IS may have set up sleeper cells in India: Iraqi envoy

Wants vigil mounted on exclusivist preachers, seminaries.

July 14, 2016 12:42 am | Updated November 17, 2021 05:13 am IST - NEW DELHI:

NIA personnel escort Najmul Huda, who was arrested on the charge of spreading Islamic State ideology, in Mangaluru. File photo

NIA personnel escort Najmul Huda, who was arrested on the charge of spreading Islamic State ideology, in Mangaluru. File photo

The Islamic State may have set up sleeper cells in India owing to the influence of foreign-funded Islamic seminaries and preachers who teach an exclusivist version of Islam, says the new Iraqi Ambassador to India.

Highlighting growing radicalisation in South Asia, Fakhri Hassan Al Issa told The Hindu that India should watch the Islamic seminaries and preachers more closely to understand “what kind of Islam” they were preaching.

“A particular brand of Islam that is being taught in foreign-funded seminaries in different parts of the world, including in India, is responsible for the rise of the IS. Such training automatically leads to producing of IS sympathisers. I can tell you there are such forces in India who impart such a teaching,” he said. This new brand of schools, he said, was divesting Islam of its humanitarian and tolerant traditions.

“Islamic seminaries and televangelists are powerful tools in the war that the IS is waging, and that is why countries should exercise more control on these sections,” he said.

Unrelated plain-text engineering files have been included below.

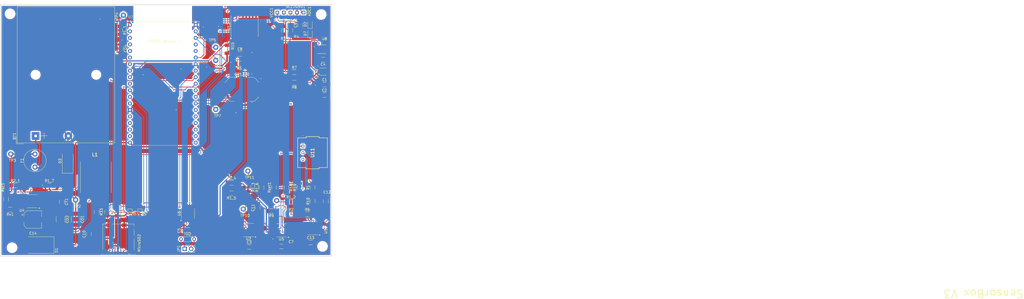
<source format=kicad_pcb>
(kicad_pcb
	(version 20240108)
	(generator "pcbnew")
	(generator_version "8.0")
	(general
		(thickness 1.6)
		(legacy_teardrops no)
	)
	(paper "A4")
	(layers
		(0 "F.Cu" signal)
		(31 "B.Cu" signal)
		(32 "B.Adhes" user "B.Adhesive")
		(33 "F.Adhes" user "F.Adhesive")
		(34 "B.Paste" user)
		(35 "F.Paste" user)
		(36 "B.SilkS" user "B.Silkscreen")
		(37 "F.SilkS" user "F.Silkscreen")
		(38 "B.Mask" user)
		(39 "F.Mask" user)
		(40 "Dwgs.User" user "User.Drawings")
		(41 "Cmts.User" user "User.Comments")
		(42 "Eco1.User" user "User.Eco1")
		(43 "Eco2.User" user "User.Eco2")
		(44 "Edge.Cuts" user)
		(45 "Margin" user)
		(46 "B.CrtYd" user "B.Courtyard")
		(47 "F.CrtYd" user "F.Courtyard")
		(48 "B.Fab" user)
		(49 "F.Fab" user)
		(50 "User.1" user)
		(51 "User.2" user)
		(52 "User.3" user)
		(53 "User.4" user)
		(54 "User.5" user)
		(55 "User.6" user)
		(56 "User.7" user)
		(57 "User.8" user)
		(58 "User.9" user)
	)
	(setup
		(pad_to_mask_clearance 0)
		(allow_soldermask_bridges_in_footprints no)
		(pcbplotparams
			(layerselection 0x00010fc_ffffffff)
			(plot_on_all_layers_selection 0x0000000_00000000)
			(disableapertmacros no)
			(usegerberextensions no)
			(usegerberattributes yes)
			(usegerberadvancedattributes yes)
			(creategerberjobfile yes)
			(dashed_line_dash_ratio 12.000000)
			(dashed_line_gap_ratio 3.000000)
			(svgprecision 4)
			(plotframeref no)
			(viasonmask no)
			(mode 1)
			(useauxorigin no)
			(hpglpennumber 1)
			(hpglpenspeed 20)
			(hpglpendiameter 15.000000)
			(pdf_front_fp_property_popups yes)
			(pdf_back_fp_property_popups yes)
			(dxfpolygonmode yes)
			(dxfimperialunits yes)
			(dxfusepcbnewfont yes)
			(psnegative no)
			(psa4output no)
			(plotreference yes)
			(plotvalue yes)
			(plotfptext yes)
			(plotinvisibletext no)
			(sketchpadsonfab no)
			(subtractmaskfromsilk no)
			(outputformat 1)
			(mirror no)
			(drillshape 1)
			(scaleselection 1)
			(outputdirectory "")
		)
	)
	(net 0 "")
	(net 1 "extern_Sensor_Gpio_33")
	(net 2 "Net-(D3-A1)")
	(net 3 "GND1")
	(net 4 "VDD_3V3")
	(net 5 "VCC_Bat")
	(net 6 "VDD_5V")
	(net 7 "Net-(C11-Pad1)")
	(net 8 "Net-(C11-Pad2)")
	(net 9 "Net-(U13--)")
	(net 10 "Net-(C12-Pad2)")
	(net 11 "Net-(CR1220-+)")
	(net 12 "Net-(U4-TC)")
	(net 13 "Net-(D1-A)")
	(net 14 "SCL_GPIO22")
	(net 15 "SDA_GPIO21")
	(net 16 "Miso_GPIO19")
	(net 17 "Mosi_GPIO23")
	(net 18 "Net-(JP1-A)")
	(net 19 "Net-(JP1-B)")
	(net 20 "Net-(U4-Ipk)")
	(net 21 "unconnected-(MicroSD2-Cd-Pad9)")
	(net 22 "SCK_GPIO18")
	(net 23 "unconnected-(MicroSD2-RSV-Pad8)")
	(net 24 "CS_GPIO5")
	(net 25 "unconnected-(MicroSD2-NC-Pad1)")
	(net 26 "Net-(R1-Pad2)")
	(net 27 "Net-(U7-EN)")
	(net 28 "Ozon_out_ADC_GPIO27")
	(net 29 "VDD_2.5V")
	(net 30 "Net-(R1_3-Pad1)")
	(net 31 "Net-(U2-+)")
	(net 32 "Net-(U4-Vfb)")
	(net 33 "Net-(U13-+)")
	(net 34 "RTC_RST_GPIO16")
	(net 35 "RTC_32Khz_GPIO25")
	(net 36 "Net-(U5--)")
	(net 37 "Net-(R19-Pad1)")
	(net 38 "Net-(U5-+)")
	(net 39 "Net-(U4-DC)")
	(net 40 "RTC_INIT_GPIO4")
	(net 41 "unconnected-(U2-NC-Pad8)")
	(net 42 "unconnected-(U2-NC-Pad5)")
	(net 43 "unconnected-(U2-NC-Pad1)")
	(net 44 "unconnected-(U5-NC-Pad8)")
	(net 45 "unconnected-(U5-NC-Pad1)")
	(net 46 "unconnected-(U5-NC-Pad5)")
	(net 47 "Miso_GPIO12")
	(net 48 "CS_GPIO15")
	(net 49 "SCK_GPIO14")
	(net 50 "unconnected-(U7-D1-Pad36)")
	(net 51 "unconnected-(U7-35-Pad6)")
	(net 52 "unconnected-(U7-17-Pad30)")
	(net 53 "unconnected-(U7-CLK-Pad38)")
	(net 54 "Net-(R1_2-Pad1)")
	(net 55 "unconnected-(U7-D3-Pad17)")
	(net 56 "unconnected-(U7-13-Pad15)")
	(net 57 "unconnected-(U7-TX-Pad23)")
	(net 58 "unconnected-(U7-32-Pad7)")
	(net 59 "unconnected-(U7-D0-Pad37)")
	(net 60 "unconnected-(U7-VN-Pad4)")
	(net 61 "unconnected-(U7-34-Pad5)")
	(net 62 "unconnected-(U7-VP-Pad3)")
	(net 63 "unconnected-(U7-26-Pad10)")
	(net 64 "unconnected-(U7-RX-Pad24)")
	(net 65 "unconnected-(U7-CMD-Pad18)")
	(net 66 "unconnected-(U7-0-Pad33)")
	(net 67 "unconnected-(U7-D2-Pad16)")
	(net 68 "unconnected-(U8-NC-Pad4)")
	(net 69 "unconnected-(U8-NC-Pad3)")
	(net 70 "unconnected-(U13-NC-Pad1)")
	(net 71 "unconnected-(U13-NC-Pad5)")
	(net 72 "unconnected-(U13-NC-Pad8)")
	(net 73 "unconnected-(U7-2-Pad34)")
	(net 74 "Net-(D2-K)")
	(net 75 "Net-(D7-K)")
	(footprint "Package_SO:SOIC-8_3.9x4.9mm_P1.27mm" (layer "F.Cu") (at 24.384 88.138 180))
	(footprint "Capacitor_SMD:C_1206_3216Metric_Pad1.33x1.80mm_HandSolder" (layer "F.Cu") (at 35.814 88.3535 -90))
	(footprint "Resistor_SMD:R_1206_3216Metric_Pad1.30x1.75mm_HandSolder" (layer "F.Cu") (at 53.415 92.282 -90))
	(footprint "Capacitor_SMD:C_1206_3216Metric_Pad1.33x1.80mm_HandSolder" (layer "F.Cu") (at 137.1215 33.274 180))
	(footprint "Resistor_SMD:R_1206_3216Metric_Pad1.30x1.75mm_HandSolder" (layer "F.Cu") (at 15.748 91.44 180))
	(footprint "Battery:BatteryHolder_LINX_BAT-HLD-012-SMT" (layer "F.Cu") (at 105.664 44.958 180))
	(footprint "Capacitor_SMD:C_1206_3216Metric_Pad1.33x1.80mm_HandSolder" (layer "F.Cu") (at 137.7065 42.926))
	(footprint "Resistor_SMD:R_1206_3216Metric_Pad1.30x1.75mm_HandSolder" (layer "F.Cu") (at 57.225 92.282 -90))
	(footprint "Capacitor_SMD:CP_Elec_6.3x7.7" (layer "F.Cu") (at 24.544 95.25))
	(footprint "Connector_Card:microSD_HC_Molex_104031-0811" (layer "F.Cu") (at 57.76 102.808 180))
	(footprint "Resistor_SMD:R_1206_3216Metric_Pad1.30x1.75mm_HandSolder" (layer "F.Cu") (at 104.622 34.798 180))
	(footprint "Resistor_SMD:R_1206_3216Metric_Pad1.30x1.75mm_HandSolder" (layer "F.Cu") (at 131.038 93.218))
	(footprint "Resistor_THT:R_Axial_DIN0204_L3.6mm_D1.6mm_P5.08mm_Horizontal" (layer "F.Cu") (at 82.042 102.87))
	(footprint "TestPoint:TestPoint_Loop_D1.80mm_Drill1.0mm_Beaded" (layer "F.Cu") (at 106.172 91.186))
	(footprint "Capacitor_SMD:C_1812_4532Metric_Pad1.57x3.40mm_HandSolder" (layer "F.Cu") (at 35.306 95.1445 -90))
	(footprint "ESP32_Wroom_e:ESP32_Wroom_E" (layer "F.Cu") (at 62.234 19.738))
	(footprint "Resistor_SMD:R_1206_3216Metric_Pad1.30x1.75mm_HandSolder" (layer "F.Cu") (at 124.46 21.844 -90))
	(footprint "Resistor_SMD:R_1206_3216Metric_Pad1.30x1.75mm_HandSolder" (layer "F.Cu") (at 124.688 88.392))
	(footprint "Resistor_SMD:R_1206_3216Metric_Pad1.30x1.75mm_HandSolder" (layer "F.Cu") (at 17.78 82.042))
	(footprint "Battery_Basket:BatteryHolder_Keystone_2479_3xAAA" (layer "F.Cu") (at 25.654 62.836 90))
	(footprint "Resistor_SMD:R_1206_3216Metric_Pad1.30x1.75mm_HandSolder" (layer "F.Cu") (at 124.714 93.218))
	(footprint "Capacitor_SMD:C_1206_3216Metric_Pad1.33x1.80mm_HandSolder" (layer "F.Cu") (at 46.303 100.9305 90))
	(footprint "TestPoint:TestPoint_Loop_D1.80mm_Drill1.0mm_Beaded" (layer "F.Cu") (at 41.148 87.63))
	(footprint "Resistor_SMD:R_1206_3216Metric_Pad1.30x1.75mm_HandSolder" (layer "F.Cu") (at 117.068 91.948 180))
	(footprint "Capacitor_SMD:C_1206_3216Metric_Pad1.33x1.80mm_HandSolder" (layer "F.Cu") (at 111.76 90.678 90))
	(footprint "Resistor_SMD:R_1206_3216Metric_Pad1.30x1.75mm_HandSolder" (layer "F.Cu") (at 113.284 82.83 90))
	(footprint "Ozonsensor:PS1O3100" (layer "F.Cu") (at 129.286 66.802 -90))
	(footprint "TestPoint:TestPoint_Loop_D1.80mm_Drill1.0mm_Beaded" (layer "F.Cu") (at 95.504 52.578))
	(footprint "Resistor_SMD:R_1206_3216Metric_Pad1.30x1.75mm_HandSolder" (layer "F.Cu") (at 14.224 87.376 90))
	(footprint "Capacitor_SMD:C_1206_3216Metric_Pad1.33x1.80mm_HandSolder" (layer "F.Cu") (at 120.9425 105.664))
	(footprint "Resistor_SMD:R_1206_3216Metric_Pad1.30x1.75mm_HandSolder" (layer "F.Cu") (at 99.822 29.21 90))
	(footprint "Resistor_SMD:R_1206_3216Metric_Pad1.30x1.75mm_HandSolder" (layer "F.Cu") (at 122.936 82.83 -90))
	(footprint "TestPoint:TestPoint_Loop_D1.80mm_Drill1.0mm_Beaded" (layer "F.Cu") (at 59.69 16.002))
	(footprint "Resistor_SMD:R_1206_3216Metric_Pad1.30x1.75mm_HandSolder" (layer "F.Cu") (at 101.6 81.026))
	(footprint "Capacitor_SMD:C_1206_3216Metric_Pad1.33x1.80mm_HandSolder" (layer "F.Cu") (at 58.674 28.956 -90))
	(footprint "Connector_PinHeader_2.00mm:PinHeader_1x01_P2.00mm_Vertical" (layer "F.Cu") (at 129.54 14.986))
	(footprint "BME280 (2):BME280"
		(layer "F.Cu")
		(uuid "7d63e3e0-f4e8-4f54-8ac9-f4bf1332b9d7")
		(at 137.114 37.887 180)
		(descr "2.5 mm x 2.5 mm x 0.93 mm metal lid LGA")
		(property "Reference" "U1"
			(at 2.078 -1.991 0)
			(layer "F.SilkS")
			(uuid "dacf1b2a-d4ae-4281-8028-97a8705162fd")
			(effects
				(font
					(size 0.821721 0.321721)
					(thickness 0.08043)
				)
			)
		)
		(property "Value" "BME280"
			(at -1.224 1.819 0)
			(layer "F.Fab")
			(uuid "5e5f60cb-0e2e-462e-94bd-06c690ab0f6b")
			(effects
				(font
					(size 0.321103 0.321103)
					(thickness 0.15)
				)
			)
		)
		(property "Footprint" "BME280 (2):BME280"
			(at 0 0 0)
			(layer "F.Fab")
			(hide yes)
			(uuid "e879d9db-e93c-4f23-9d56-2e0e02a8e7af")
			(effects
				(font
					(size 1.27 1.27)
					(thickness 0.15)
				)
			)
		)
		(property "Datasheet" "https://www.bosch-sensortec.com/media/boschsensortec/downloads/datasheets/bst-bme280-ds002.pdf"
			(at 0 0 0)
			(layer "F.Fab")
			(hide yes)
			(uuid "9e5b1479-b4f8-4b94-be0b-a980889d1d8c")
			(effects
				(font
					(size 1.27 1.27)
					(thickness 0.15)
				)
			)
		)
		(property "Description" "3-in-1 sensor, humidity, pressure, temperature, I2C and SPI interface, 1.71-3.6V, LGA-8"
			(at 0 0 0)
			(layer "F.Fab")
			(hide yes)
			(uuid "84a35385-e79c-454d-b880-69db24ab625e")
			(effects
				(font
					(size 1.27 1.27)
					(thickness 0.15)
				)
			)
		)
		(property ki_fp_filters "*LGA*2.5x2.5mm*P0.65mm*Clockwise*")
		(path "/e06f7d09-810a-4a46-a907-e6a0e8cb754b")
		(sheetname "Root")
		(sheetfile "SensorBox.kicad_sch")
		(attr smd)
		(fp_line
			(start -1.3 1.385)
			(end 1.3 1.385)
			(stroke
				(width 0.127)
				(type solid)
			)
			(layer "F.SilkS")
			(uuid "dc271bad-0120-4f77-b3bf-b988b1e114c3")
		)
		(fp_line
			(start -1.3 -1.385)
			(end 1.3 -1.385)
			(stroke
				(width 0.127)
				(type solid)
			)
			(layer "F.SilkS")
			(uuid "b43e0239-720b-4b52-86a2-f5b8553bf8c3")
		)
		(fp_circle
			(center 1.6 -1)
			(end 1.65 -1)
			(stroke
				(width 0.2)
				(type solid)
			)
			(fill none)
			(layer "F.SilkS")
			(uuid "1d568212-96da-4a3e-bef3-c15dcd787678")
		)
		(fp_line
			(start 1.55 1.55)
			(end -1.55 1.55)
			(stroke
				(width 0.05)
				(type solid)
			)
			(layer "F.CrtYd")
			(uuid "46356472-34ff-40ca-9738-d9126f1d99c8")
		)
		(fp_line
			(start 1.55 -1.55)
			(end 1.55 1.55)
			(stroke
				(width 0.05)
				(type solid)
			)
			(layer "F.CrtYd")
			(uuid "565ea18b-bfd2-40cc-9ec8-27d266d8df66")
		)
		(fp_line
			(start -1.55 1.55)
			(end -1.55 -1.55)
			(stroke
				(width 0.05)
				(type solid)
			)
			(layer "F.CrtYd")
			(uuid "3e560c2b-1352-4177-82be-470693dad819")
		)
		(fp_line
			(start -1.55 -1.55)
			(end 1.55 -1.55)
			(stroke
				(width 0.05)
				(type solid)
			)
			(layer "F.CrtYd")
			(uuid "e78e89e4-366b-4576-9d0f-b2fe4abb043f")
		)
		(fp_line
			(start 1.3 1.3)
			(end 1.3 -1.3)
			(stroke
				(width 0.127)
				(type solid)
			)
			(layer "F.Fab")
			(uuid "0ee22fd8-9bb3-4f6e-bc31-af2a0ea7cc4c")
		)
		(fp_line
			(start 1.3 -1.3)
			(end -1.3 -1.3)
			(stroke
				(width 0.127)
				(type solid)
			)
			(layer "F.Fab")
			(uuid "69fea425-a535-49c6-b027-7ba01297d02a")
		)
		(fp_line
			(start -1.3 1.3)
			(end 1.3 1.3)
			(stroke
				(width 0.127)
				(type solid)
			)
			(layer "F.Fab")
			(uuid "cda6e6a3-1ca7-4580-8b41-2c50a47845ca")
		)
		(fp_line
			(start -1.3 -1.3)
			(end -1.3 1.3)
			(stroke
				(width 0.127)
				(type solid)
			)
			(layer "F.Fab")
			(uuid "35228e1e-8f4b-42d3-b59a-917058300509")
		)
		(fp_c
... [839852 chars truncated]
</source>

Mr. Issa, who lost four of his family members in the massive bombing in Baghdad on July 3 that killed 300 and injured hundreds more, said Iraq and Syria were the victims of a few powerful regional intelligence organisations in West Asia and North Africa that were using the radicalised youths from different parts of the world as cannon fodder for their wars. “The radicalised youths do not understand that they are the puppets who are motivated by a brand of religion and are used by intelligence agencies fighting proxy wars in West Asia,” he said.

He said India and Iraq were cooperating on security, but avoided going into details. There was no point in denying that radicalised elements found a fertile ground in South Asian countries too.

Mr. Issa said India helped Iraq deal with the IS by opening its hospitals to treat the soldiers injured in the war against the IS. “We are thankful for the medical treatment that Iraqi soldiers receive in India. The war against the IS hurts soldiers and kills the sympathisers who have no idea that they are mere puppets whose death helps greater strategic games in the West Asian region.”